Sharon had danced when she was younger, but rediscovering it with her husband has been magical. She loves the fact that it gets them exercise and brings them closer together through a shared hobby — plus, she gets to wear sparkly dresses and heels. They dance at the Fred Astaire studio on Bee Ridge Road in Sarasota, where they’ve found their dance family. Friday nights are dance parties where they practice different dances with different partners, with friends constantly hyping them up. 

“We're both quite competitive by nature, so Ivan said, ‘Let's do some competitions,’” Sharon said. “A world title is something that neither of us thought we could ever get. You know, not tiddlywinks.”

The goal going forward is for the couple to do about four competitions a year. There’s no downtime at the end of a weekend either — the Goulds flew home from the Fred Astaire World Competition on Sunday and were back at their studio Monday night. 

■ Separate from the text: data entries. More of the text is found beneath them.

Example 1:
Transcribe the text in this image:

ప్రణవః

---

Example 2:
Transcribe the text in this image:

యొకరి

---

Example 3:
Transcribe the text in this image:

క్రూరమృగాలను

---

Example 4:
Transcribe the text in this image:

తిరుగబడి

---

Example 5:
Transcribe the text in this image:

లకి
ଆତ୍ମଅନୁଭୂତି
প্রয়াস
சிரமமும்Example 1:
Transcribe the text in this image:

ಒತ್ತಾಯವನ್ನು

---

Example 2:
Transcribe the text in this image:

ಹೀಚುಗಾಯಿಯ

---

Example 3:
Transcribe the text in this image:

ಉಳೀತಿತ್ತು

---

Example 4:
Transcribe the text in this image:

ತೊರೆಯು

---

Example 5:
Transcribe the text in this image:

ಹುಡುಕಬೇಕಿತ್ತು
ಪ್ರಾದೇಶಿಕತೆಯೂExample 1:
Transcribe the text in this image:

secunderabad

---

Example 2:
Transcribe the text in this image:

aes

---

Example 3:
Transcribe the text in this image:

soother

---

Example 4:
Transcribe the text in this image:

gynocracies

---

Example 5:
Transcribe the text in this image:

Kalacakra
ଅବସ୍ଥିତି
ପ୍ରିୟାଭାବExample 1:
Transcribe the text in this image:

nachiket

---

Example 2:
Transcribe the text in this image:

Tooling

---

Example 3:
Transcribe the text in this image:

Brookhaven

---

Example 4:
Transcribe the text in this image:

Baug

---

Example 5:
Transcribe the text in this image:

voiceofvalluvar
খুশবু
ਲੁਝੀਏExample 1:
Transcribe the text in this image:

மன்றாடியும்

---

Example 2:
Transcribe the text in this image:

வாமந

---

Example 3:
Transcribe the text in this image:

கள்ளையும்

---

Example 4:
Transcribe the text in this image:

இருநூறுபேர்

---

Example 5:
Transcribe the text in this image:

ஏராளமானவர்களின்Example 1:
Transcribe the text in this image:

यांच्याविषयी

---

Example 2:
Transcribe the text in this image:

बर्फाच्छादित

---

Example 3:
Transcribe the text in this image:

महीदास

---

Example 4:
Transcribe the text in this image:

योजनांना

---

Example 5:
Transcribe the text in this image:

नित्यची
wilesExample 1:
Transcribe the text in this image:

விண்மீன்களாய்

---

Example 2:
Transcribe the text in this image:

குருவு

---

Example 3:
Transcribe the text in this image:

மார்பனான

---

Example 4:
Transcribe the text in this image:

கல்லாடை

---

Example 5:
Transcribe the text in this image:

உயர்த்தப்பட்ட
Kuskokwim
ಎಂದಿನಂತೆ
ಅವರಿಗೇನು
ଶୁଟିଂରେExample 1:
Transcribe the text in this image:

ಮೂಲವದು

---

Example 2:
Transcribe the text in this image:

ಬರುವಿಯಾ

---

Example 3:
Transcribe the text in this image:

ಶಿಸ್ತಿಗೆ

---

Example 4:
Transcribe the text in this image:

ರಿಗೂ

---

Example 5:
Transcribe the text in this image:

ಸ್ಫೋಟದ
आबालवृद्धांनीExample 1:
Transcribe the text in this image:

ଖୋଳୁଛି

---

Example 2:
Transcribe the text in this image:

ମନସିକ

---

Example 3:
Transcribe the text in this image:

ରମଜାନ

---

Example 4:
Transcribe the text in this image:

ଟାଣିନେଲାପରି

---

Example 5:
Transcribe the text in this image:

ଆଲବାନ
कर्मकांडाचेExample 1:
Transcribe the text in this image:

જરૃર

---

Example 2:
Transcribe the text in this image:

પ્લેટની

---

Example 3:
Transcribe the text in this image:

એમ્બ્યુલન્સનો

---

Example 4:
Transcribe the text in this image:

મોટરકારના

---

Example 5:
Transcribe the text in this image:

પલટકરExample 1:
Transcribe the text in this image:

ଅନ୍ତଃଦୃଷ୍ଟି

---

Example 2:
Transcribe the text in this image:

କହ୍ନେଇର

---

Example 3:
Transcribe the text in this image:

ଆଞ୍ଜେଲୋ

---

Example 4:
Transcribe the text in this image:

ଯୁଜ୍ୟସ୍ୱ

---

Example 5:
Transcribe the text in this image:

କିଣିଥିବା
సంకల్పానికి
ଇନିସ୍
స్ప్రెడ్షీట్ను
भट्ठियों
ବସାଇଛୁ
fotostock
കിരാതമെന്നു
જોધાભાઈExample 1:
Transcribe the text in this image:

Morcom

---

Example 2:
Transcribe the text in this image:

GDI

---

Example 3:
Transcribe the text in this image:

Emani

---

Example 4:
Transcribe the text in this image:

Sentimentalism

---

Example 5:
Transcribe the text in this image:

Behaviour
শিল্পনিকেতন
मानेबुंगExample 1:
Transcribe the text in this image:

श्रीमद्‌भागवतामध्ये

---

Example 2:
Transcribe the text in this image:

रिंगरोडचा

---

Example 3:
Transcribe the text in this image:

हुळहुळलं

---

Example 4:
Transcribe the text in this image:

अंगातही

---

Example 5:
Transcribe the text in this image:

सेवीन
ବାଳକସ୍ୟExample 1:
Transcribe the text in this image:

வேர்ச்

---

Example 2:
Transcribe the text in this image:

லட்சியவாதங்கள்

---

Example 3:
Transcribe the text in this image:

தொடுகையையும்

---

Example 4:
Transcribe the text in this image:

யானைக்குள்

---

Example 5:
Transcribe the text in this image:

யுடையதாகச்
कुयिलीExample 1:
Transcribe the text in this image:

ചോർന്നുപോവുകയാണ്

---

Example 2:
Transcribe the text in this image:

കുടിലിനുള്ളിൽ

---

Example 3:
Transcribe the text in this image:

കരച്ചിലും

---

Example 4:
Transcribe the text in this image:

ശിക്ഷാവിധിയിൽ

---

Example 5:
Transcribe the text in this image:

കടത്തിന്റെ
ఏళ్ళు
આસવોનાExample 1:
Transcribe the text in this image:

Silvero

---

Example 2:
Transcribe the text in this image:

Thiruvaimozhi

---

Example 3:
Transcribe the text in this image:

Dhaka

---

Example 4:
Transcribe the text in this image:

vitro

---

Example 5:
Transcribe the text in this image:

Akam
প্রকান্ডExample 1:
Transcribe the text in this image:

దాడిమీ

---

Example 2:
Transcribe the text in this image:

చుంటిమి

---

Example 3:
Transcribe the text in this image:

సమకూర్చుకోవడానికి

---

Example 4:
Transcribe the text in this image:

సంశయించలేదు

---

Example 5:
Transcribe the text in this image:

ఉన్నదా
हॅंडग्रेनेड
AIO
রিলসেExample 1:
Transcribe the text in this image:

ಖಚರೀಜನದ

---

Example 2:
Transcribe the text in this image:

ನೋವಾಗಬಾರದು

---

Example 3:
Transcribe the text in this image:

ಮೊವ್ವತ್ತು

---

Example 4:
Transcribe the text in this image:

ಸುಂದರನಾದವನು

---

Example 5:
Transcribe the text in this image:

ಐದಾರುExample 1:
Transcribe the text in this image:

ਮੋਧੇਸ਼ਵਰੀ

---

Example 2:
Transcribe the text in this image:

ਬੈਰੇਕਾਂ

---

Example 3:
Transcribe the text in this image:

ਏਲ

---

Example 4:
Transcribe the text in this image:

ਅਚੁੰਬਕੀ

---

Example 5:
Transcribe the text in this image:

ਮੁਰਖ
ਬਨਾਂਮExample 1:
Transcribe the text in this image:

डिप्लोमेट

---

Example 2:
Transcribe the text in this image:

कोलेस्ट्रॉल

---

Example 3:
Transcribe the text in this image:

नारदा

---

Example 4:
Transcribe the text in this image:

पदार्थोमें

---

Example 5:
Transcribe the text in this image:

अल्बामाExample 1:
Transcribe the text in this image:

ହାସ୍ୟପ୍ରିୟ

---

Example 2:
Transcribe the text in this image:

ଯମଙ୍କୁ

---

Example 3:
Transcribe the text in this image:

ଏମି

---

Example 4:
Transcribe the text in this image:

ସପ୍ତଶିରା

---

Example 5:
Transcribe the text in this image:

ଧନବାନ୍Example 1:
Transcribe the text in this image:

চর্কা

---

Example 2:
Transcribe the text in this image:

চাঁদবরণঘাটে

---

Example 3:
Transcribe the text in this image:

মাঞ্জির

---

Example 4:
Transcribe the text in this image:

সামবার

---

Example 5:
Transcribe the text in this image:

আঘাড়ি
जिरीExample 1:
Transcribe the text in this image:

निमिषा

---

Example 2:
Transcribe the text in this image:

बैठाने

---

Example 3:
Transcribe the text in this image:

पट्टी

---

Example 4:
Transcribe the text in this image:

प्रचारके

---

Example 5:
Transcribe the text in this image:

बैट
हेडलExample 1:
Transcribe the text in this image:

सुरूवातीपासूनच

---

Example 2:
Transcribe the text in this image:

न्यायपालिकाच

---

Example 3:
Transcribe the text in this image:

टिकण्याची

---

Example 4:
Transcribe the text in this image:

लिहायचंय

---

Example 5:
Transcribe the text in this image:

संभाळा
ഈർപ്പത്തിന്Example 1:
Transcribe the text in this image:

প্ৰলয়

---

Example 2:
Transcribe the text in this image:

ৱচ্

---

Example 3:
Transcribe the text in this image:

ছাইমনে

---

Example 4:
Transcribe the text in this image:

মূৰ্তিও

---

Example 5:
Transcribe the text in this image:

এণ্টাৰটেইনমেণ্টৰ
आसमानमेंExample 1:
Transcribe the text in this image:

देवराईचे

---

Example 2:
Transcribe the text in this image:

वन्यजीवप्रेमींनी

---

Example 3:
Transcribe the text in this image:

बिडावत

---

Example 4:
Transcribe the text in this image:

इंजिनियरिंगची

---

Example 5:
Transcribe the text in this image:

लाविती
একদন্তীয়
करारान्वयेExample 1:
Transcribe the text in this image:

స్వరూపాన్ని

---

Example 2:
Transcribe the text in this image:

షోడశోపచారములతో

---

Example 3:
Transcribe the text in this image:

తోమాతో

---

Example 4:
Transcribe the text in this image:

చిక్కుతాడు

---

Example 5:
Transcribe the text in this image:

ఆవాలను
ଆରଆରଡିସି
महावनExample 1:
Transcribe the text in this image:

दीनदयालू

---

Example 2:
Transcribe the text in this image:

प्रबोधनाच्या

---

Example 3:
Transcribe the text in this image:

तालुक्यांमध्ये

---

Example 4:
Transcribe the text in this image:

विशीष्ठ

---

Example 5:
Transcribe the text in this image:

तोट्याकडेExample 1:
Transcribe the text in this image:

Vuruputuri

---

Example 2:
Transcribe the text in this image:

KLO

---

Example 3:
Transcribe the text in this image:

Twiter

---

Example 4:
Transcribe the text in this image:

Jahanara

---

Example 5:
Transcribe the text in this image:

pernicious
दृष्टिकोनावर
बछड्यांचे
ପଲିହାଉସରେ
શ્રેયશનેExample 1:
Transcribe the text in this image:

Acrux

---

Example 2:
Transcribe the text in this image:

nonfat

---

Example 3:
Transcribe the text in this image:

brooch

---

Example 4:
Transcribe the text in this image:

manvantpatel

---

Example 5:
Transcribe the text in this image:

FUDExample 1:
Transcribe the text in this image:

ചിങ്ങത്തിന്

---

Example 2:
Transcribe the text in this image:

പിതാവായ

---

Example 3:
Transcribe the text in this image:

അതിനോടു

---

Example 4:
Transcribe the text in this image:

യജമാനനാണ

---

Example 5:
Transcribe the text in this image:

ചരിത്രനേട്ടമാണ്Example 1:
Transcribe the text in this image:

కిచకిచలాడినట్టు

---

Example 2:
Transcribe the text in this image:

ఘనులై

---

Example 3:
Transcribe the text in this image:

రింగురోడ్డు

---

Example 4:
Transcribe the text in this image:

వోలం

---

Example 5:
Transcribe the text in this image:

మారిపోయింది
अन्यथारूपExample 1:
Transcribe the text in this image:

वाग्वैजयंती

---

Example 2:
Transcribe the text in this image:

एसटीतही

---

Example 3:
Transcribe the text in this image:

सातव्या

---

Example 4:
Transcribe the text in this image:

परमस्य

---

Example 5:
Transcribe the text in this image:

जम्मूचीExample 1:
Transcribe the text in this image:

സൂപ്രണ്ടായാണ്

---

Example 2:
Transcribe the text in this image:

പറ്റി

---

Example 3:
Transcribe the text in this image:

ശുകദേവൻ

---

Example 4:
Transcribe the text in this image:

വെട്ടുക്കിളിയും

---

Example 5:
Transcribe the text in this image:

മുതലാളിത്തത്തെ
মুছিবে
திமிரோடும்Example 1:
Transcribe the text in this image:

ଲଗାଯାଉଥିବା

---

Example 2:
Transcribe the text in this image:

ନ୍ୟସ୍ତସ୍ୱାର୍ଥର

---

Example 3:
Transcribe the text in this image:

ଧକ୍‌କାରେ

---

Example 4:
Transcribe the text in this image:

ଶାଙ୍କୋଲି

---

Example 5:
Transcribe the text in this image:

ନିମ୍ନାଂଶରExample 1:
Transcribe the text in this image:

“There's so much to learn and so much you do can improve,” Sharon said. “To us winning is, I mean, it's lovely, don't get me wrong. It's absolutely wonderful. But actually, the improvement that you see between you as dancers is the thing that really makes us keep going. We look back on things that we did six months or a year ago, and we think, ‘Well, we thought that was good, but now we can see all the things that we did wrong,’ and you just continually work to improve. I think that's what we both love is there's always something to learn, and we're learning it together.”